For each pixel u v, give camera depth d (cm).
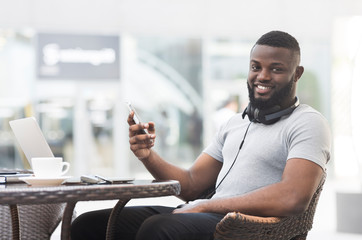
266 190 218
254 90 246
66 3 1065
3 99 1044
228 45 1133
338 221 620
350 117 603
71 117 1065
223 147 260
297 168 219
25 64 1052
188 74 1120
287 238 217
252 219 202
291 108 240
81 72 1069
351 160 1127
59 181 205
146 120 1105
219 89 1127
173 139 1111
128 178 219
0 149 1034
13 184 218
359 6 1152
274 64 240
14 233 219
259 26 1141
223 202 222
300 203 214
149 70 1107
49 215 272
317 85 1153
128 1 1095
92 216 260
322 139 225
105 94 1080
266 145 237
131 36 1099
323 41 1155
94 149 1069
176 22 1117
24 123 257
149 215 258
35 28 1054
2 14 1045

========

> [What to do]: The copy you give must repeat each record character for character, but it must not include the pictures.

> [Task result]:
For each pixel u v, give camera depth d (cm).
266 190 218
254 90 246
66 3 1065
3 99 1044
228 45 1133
338 221 620
350 117 603
71 117 1065
223 147 260
297 168 219
25 64 1052
188 74 1120
287 238 217
252 219 202
291 108 240
81 72 1069
351 160 1127
59 181 205
146 120 1105
219 89 1127
173 139 1111
128 178 219
0 149 1034
13 184 218
359 6 1152
274 64 240
14 233 219
259 26 1141
223 202 222
300 203 214
149 70 1107
49 215 272
317 85 1153
128 1 1095
92 216 260
322 139 225
105 94 1080
266 145 237
131 36 1099
323 41 1155
94 149 1069
176 22 1117
24 123 257
149 215 258
35 28 1054
2 14 1045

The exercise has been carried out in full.